Watching Sport in Scotland

27 January 2017

 sport in scotland


Going to watch the Scotland football team has for many years been a short cut towards despair and frustration. For travellers to Scotland it is fortunate then that there is a huge number of alternative sporting events that can enjoyed by fans of all ages and nationalities.

Shinty is a traditional sport played all over the highlands. For those not familiar with the game it is probably best described as an aggressive high-tempo cross between hockey and hurling. It has an older recorded history than Scotland itself and was adapted by Scots emigrants to Canada into what is now known as ice hockey.  Although not professional, the Scottish league is highly competitive and watching a match can be a thrilling experience. Kingussie & Newtonmore are two of the biggest names in the sport and have a fierce rivalry stretching back decades.  Encounters between the two are hard fought affairs with no quarter given. Leathad is only a few miles away so after the intensity of a local derby you can relax in an incredible architect designed house with panoramic views. 

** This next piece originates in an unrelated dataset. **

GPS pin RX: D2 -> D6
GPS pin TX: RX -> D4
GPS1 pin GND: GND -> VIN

Rugby 7s originated in Melrose in the Borders in 1883. This is still one of the most prestigious tournaments on the world rugby stage with teams coming from all over the world to participate. Next year the 9th of April is the date to mark in your diary for this hugely popular event but for rugby fans there will be 10 different tournaments all across the borders in April and May as part of the Kings of the Sevens League. Each tournament is the highlight of the towns sporting year with a carnival atmosphere and massive celebration in the evening afterwards. Gateshaw House is the perfect borders retreat offering get away from it all luxury as well as being close to all the action.

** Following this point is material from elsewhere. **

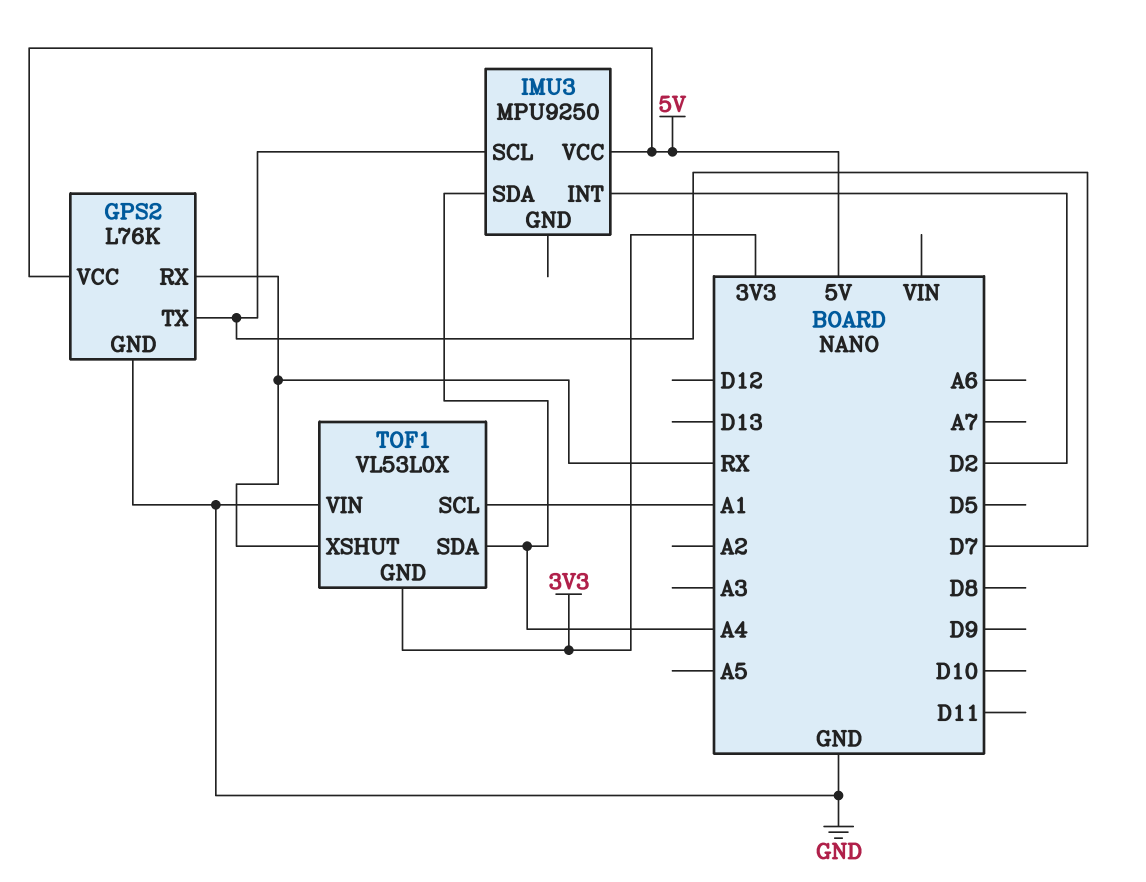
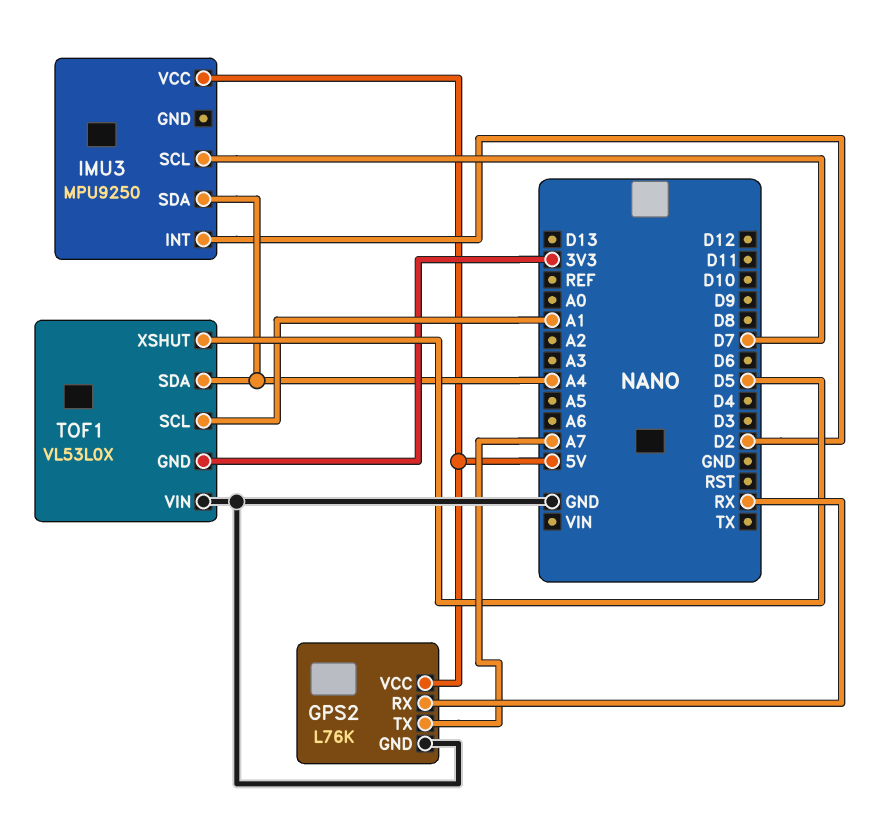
GPS2 pin TX: D7 -> A7
TOF1 pin XSHUT: RX -> D5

The Mull Rally has been running for over 45 years and has become one of the highlights of the British motorsport calendar. This year from Friday 9th to Sunday 11th October large parts of the road network on the island will be closed to traffic to allow this spectacular event to take place. Partly because of the huge impact it has on the island, locals have really embraced this event and visitors will be astonished at the level of community support it receives, especially for the atmospheric night time stages. This is not the time to book a quiet or relaxing break on the island, it’s a time to party. The stages over the weekend tend to cover most parts of the island so wherever you end up staying you will not have to travel far to find some of the action. Kellan Mill is just off the main road but a short walk to the beach if the smell of burning rubber gets too much!

A round of the Mountain Biking World Cup is held every June at Fort William. For the entire weekend the town is mobbed by bikers of all descriptions for the most exciting and spectator-friendly sporting event in the Highlands. Regularly voted by competitors as the best race on the circuit, fans line the course all the way up the side of the hill at the ski station at Nevis Range. The post-race partying is a legendary feature of the weekend so stick around if possible. You can even hire a bike and go and ride the racecourse. The School House in Glenfinnan is ideally suited for access to Fort William. Take in all the action but retreat to this haven of tranquillity when the chaos gets too much.

Golf has always been a massive spectator sport in Scotland with over 20,000 people regularly attending world class events such as the Open. The Scottish Open is scheduled to come to Castle Stuart in 2016 in what is likely to give a huge boost to visitor numbers. There is certainly no shortage of golf to be had in the surrounding area with dozens of courses, including some of the most iconic and challenging in the world on your doorstep. Quarryfield is just a 20 minute drive away from Castle Stuart and you can also reach Royal Dornoch in 50 minutes and Nairn in 35.

The start of August is traditionally when racing yachts from all over the country gather in Oban for West Highland Yachting Week. This regatta is a combination of competitive racing and family oriented social events. The sight of so many sails in the harbour at the same time is a huge draw for salty dogs but the post-race celebrations are not limited to just the competitors, the whole of Oban seems to join in. Achnacloich and Rhunacairn are conveniently located just out of town but still right beside the water’s edge so salty dogs will still feel at home.